Circuit design text data:
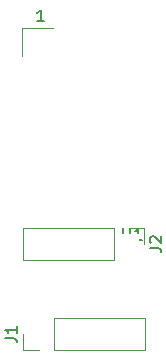
<source format=gbr>
%TF.GenerationSoftware,KiCad,Pcbnew,7.0.9*%
%TF.CreationDate,2024-05-26T02:26:49+09:00*%
%TF.ProjectId,adaptor,61646170-746f-4722-9e6b-696361645f70,rev?*%
%TF.SameCoordinates,Original*%
%TF.FileFunction,Legend,Top*%
%TF.FilePolarity,Positive*%
%FSLAX46Y46*%
G04 Gerber Fmt 4.6, Leading zero omitted, Abs format (unit mm)*
G04 Created by KiCad (PCBNEW 7.0.9) date 2024-05-26 02:26:49*
%MOMM*%
%LPD*%
G01*
G04 APERTURE LIST*
%ADD10C,0.150000*%
%ADD11C,0.120000*%
%ADD12C,2.500000*%
%ADD13R,1.700000X1.700000*%
%ADD14O,1.700000X1.700000*%
G04 APERTURE END LIST*
D10*
X96798095Y-113694819D02*
X96798095Y-114504342D01*
X96798095Y-114504342D02*
X96845714Y-114599580D01*
X96845714Y-114599580D02*
X96893333Y-114647200D01*
X96893333Y-114647200D02*
X96988571Y-114694819D01*
X96988571Y-114694819D02*
X97179047Y-114694819D01*
X97179047Y-114694819D02*
X97274285Y-114647200D01*
X97274285Y-114647200D02*
X97321904Y-114599580D01*
X97321904Y-114599580D02*
X97369523Y-114504342D01*
X97369523Y-114504342D02*
X97369523Y-113694819D01*
X98369523Y-114694819D02*
X97798095Y-114694819D01*
X98083809Y-114694819D02*
X98083809Y-113694819D01*
X98083809Y-113694819D02*
X97988571Y-113837676D01*
X97988571Y-113837676D02*
X97893333Y-113932914D01*
X97893333Y-113932914D02*
X97798095Y-113980533D01*
X90115588Y-96214819D02*
X89544160Y-96214819D01*
X89829874Y-96214819D02*
X89829874Y-95214819D01*
X89829874Y-95214819D02*
X89734636Y-95357676D01*
X89734636Y-95357676D02*
X89639398Y-95452914D01*
X89639398Y-95452914D02*
X89544160Y-95500533D01*
X99056819Y-115395333D02*
X99771104Y-115395333D01*
X99771104Y-115395333D02*
X99913961Y-115442952D01*
X99913961Y-115442952D02*
X100009200Y-115538190D01*
X100009200Y-115538190D02*
X100056819Y-115681047D01*
X100056819Y-115681047D02*
X100056819Y-115776285D01*
X99152057Y-114966761D02*
X99104438Y-114919142D01*
X99104438Y-114919142D02*
X99056819Y-114823904D01*
X99056819Y-114823904D02*
X99056819Y-114585809D01*
X99056819Y-114585809D02*
X99104438Y-114490571D01*
X99104438Y-114490571D02*
X99152057Y-114442952D01*
X99152057Y-114442952D02*
X99247295Y-114395333D01*
X99247295Y-114395333D02*
X99342533Y-114395333D01*
X99342533Y-114395333D02*
X99485390Y-114442952D01*
X99485390Y-114442952D02*
X100056819Y-115014380D01*
X100056819Y-115014380D02*
X100056819Y-114395333D01*
X86796819Y-123015333D02*
X87511104Y-123015333D01*
X87511104Y-123015333D02*
X87653961Y-123062952D01*
X87653961Y-123062952D02*
X87749200Y-123158190D01*
X87749200Y-123158190D02*
X87796819Y-123301047D01*
X87796819Y-123301047D02*
X87796819Y-123396285D01*
X87796819Y-122015333D02*
X87796819Y-122586761D01*
X87796819Y-122301047D02*
X86796819Y-122301047D01*
X86796819Y-122301047D02*
X86939676Y-122396285D01*
X86939676Y-122396285D02*
X87034914Y-122491523D01*
X87034914Y-122491523D02*
X87082533Y-122586761D01*
D11*
%TO.C,U1*%
X88255000Y-96745000D02*
X88255000Y-99145000D01*
X88255000Y-96745000D02*
X90855000Y-96745000D01*
X88255000Y-99145000D02*
X88255000Y-96745000D01*
%TO.C,J2*%
X96002000Y-116392000D02*
X88322000Y-116392000D01*
X97272000Y-113732000D02*
X98602000Y-113732000D01*
X88322000Y-113732000D02*
X88322000Y-116392000D01*
X96002000Y-113732000D02*
X96002000Y-116392000D01*
X98602000Y-113732000D02*
X98602000Y-115062000D01*
X96002000Y-113732000D02*
X88322000Y-113732000D01*
%TO.C,J1*%
X90942000Y-121352000D02*
X98622000Y-121352000D01*
X89672000Y-124012000D02*
X88342000Y-124012000D01*
X98622000Y-124012000D02*
X98622000Y-121352000D01*
X90942000Y-124012000D02*
X90942000Y-121352000D01*
X88342000Y-124012000D02*
X88342000Y-122682000D01*
X90942000Y-124012000D02*
X98622000Y-124012000D01*
%TD*%
%LPC*%
D12*
%TO.C,U1*%
X89735000Y-98245000D03*
X89735000Y-102055000D03*
X89735000Y-105865000D03*
X89735000Y-109675000D03*
X97355000Y-109675000D03*
X97355000Y-105865000D03*
X97355000Y-102055000D03*
X97355000Y-98245000D03*
%TD*%
D13*
%TO.C,J2*%
X97272000Y-115062000D03*
D14*
X94732000Y-115062000D03*
X92192000Y-115062000D03*
X89652000Y-115062000D03*
%TD*%
D13*
%TO.C,J1*%
X89672000Y-122682000D03*
D14*
X92212000Y-122682000D03*
X94752000Y-122682000D03*
X97292000Y-122682000D03*
%TD*%
%LPD*%
M02*

</source>
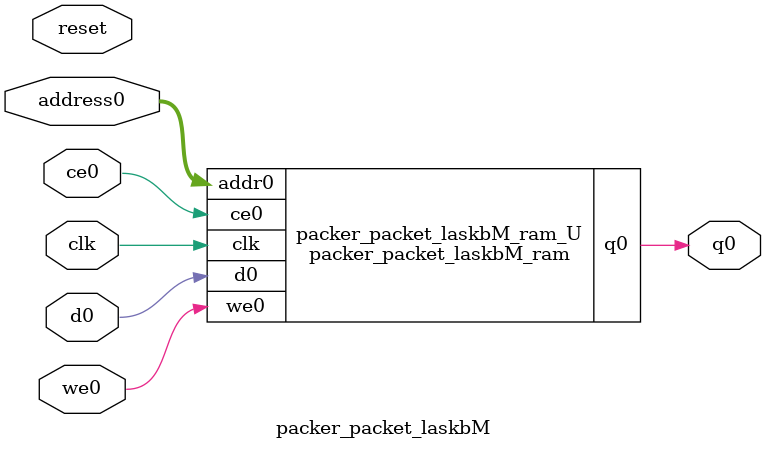
<source format=v>

`timescale 1 ns / 1 ps
module packer_packet_laskbM_ram (addr0, ce0, d0, we0, q0,  clk);

parameter DWIDTH = 1;
parameter AWIDTH = 4;
parameter MEM_SIZE = 10;

input[AWIDTH-1:0] addr0;
input ce0;
input[DWIDTH-1:0] d0;
input we0;
output reg[DWIDTH-1:0] q0;
input clk;

(* ram_style = "distributed" *)reg [DWIDTH-1:0] ram[0:MEM_SIZE-1];




always @(posedge clk)  
begin 
    if (ce0) 
    begin
        if (we0) 
        begin 
            ram[addr0] <= d0; 
            q0 <= d0;
        end 
        else 
            q0 <= ram[addr0];
    end
end


endmodule


`timescale 1 ns / 1 ps
module packer_packet_laskbM(
    reset,
    clk,
    address0,
    ce0,
    we0,
    d0,
    q0);

parameter DataWidth = 32'd1;
parameter AddressRange = 32'd10;
parameter AddressWidth = 32'd4;
input reset;
input clk;
input[AddressWidth - 1:0] address0;
input ce0;
input we0;
input[DataWidth - 1:0] d0;
output[DataWidth - 1:0] q0;



packer_packet_laskbM_ram packer_packet_laskbM_ram_U(
    .clk( clk ),
    .addr0( address0 ),
    .ce0( ce0 ),
    .d0( d0 ),
    .we0( we0 ),
    .q0( q0 ));

endmodule


</source>
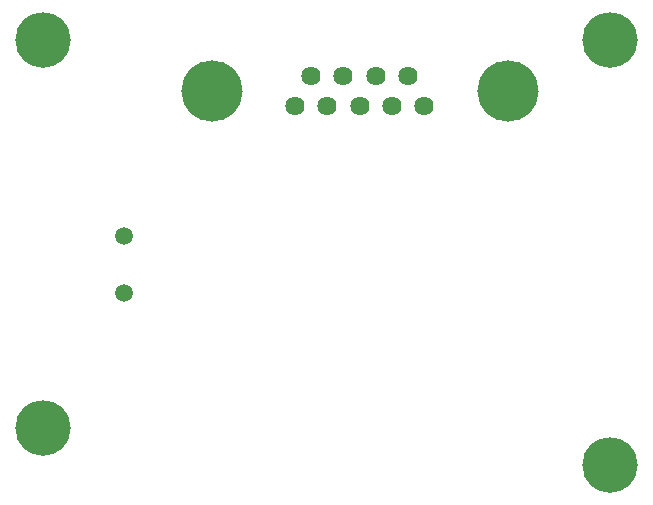
<source format=gbs>
G04 #@! TF.GenerationSoftware,KiCad,Pcbnew,8.0.6*
G04 #@! TF.CreationDate,2025-01-13T19:20:44-05:00*
G04 #@! TF.ProjectId,yy_CAN_board,79795f43-414e-45f6-926f-6172642e6b69,1.0*
G04 #@! TF.SameCoordinates,Original*
G04 #@! TF.FileFunction,Soldermask,Bot*
G04 #@! TF.FilePolarity,Negative*
%FSLAX46Y46*%
G04 Gerber Fmt 4.6, Leading zero omitted, Abs format (unit mm)*
G04 Created by KiCad (PCBNEW 8.0.6) date 2025-01-13 19:20:44*
%MOMM*%
%LPD*%
G01*
G04 APERTURE LIST*
%ADD10C,4.700000*%
%ADD11C,5.181600*%
%ADD12C,1.625600*%
%ADD13C,1.500000*%
G04 APERTURE END LIST*
D10*
X117000000Y-92000000D03*
X165000000Y-92000000D03*
X165000000Y-128000000D03*
X117000000Y-124876800D03*
D11*
X156301800Y-96300000D03*
X131257400Y-96300000D03*
D12*
X147894400Y-95030000D03*
X145151200Y-95030000D03*
X142408000Y-95030000D03*
X139664800Y-95030000D03*
X149266000Y-97570000D03*
X146522800Y-97570000D03*
X143779600Y-97570000D03*
X141036400Y-97570000D03*
X138293200Y-97570000D03*
D13*
X123848600Y-108559400D03*
X123848600Y-113439400D03*
M02*

</source>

*WHAT THE EXERCISE ASKS*.
Look through the records above for the string "input", then copy every line that has it.

*ANSWER FOR THE TASK*.
input[AWIDTH-1:0] addr0;
input ce0;
input[DWIDTH-1:0] d0;
input we0;
input clk;
input reset;
input clk;
input[AddressWidth - 1:0] address0;
input ce0;
input we0;
input[DataWidth - 1:0] d0;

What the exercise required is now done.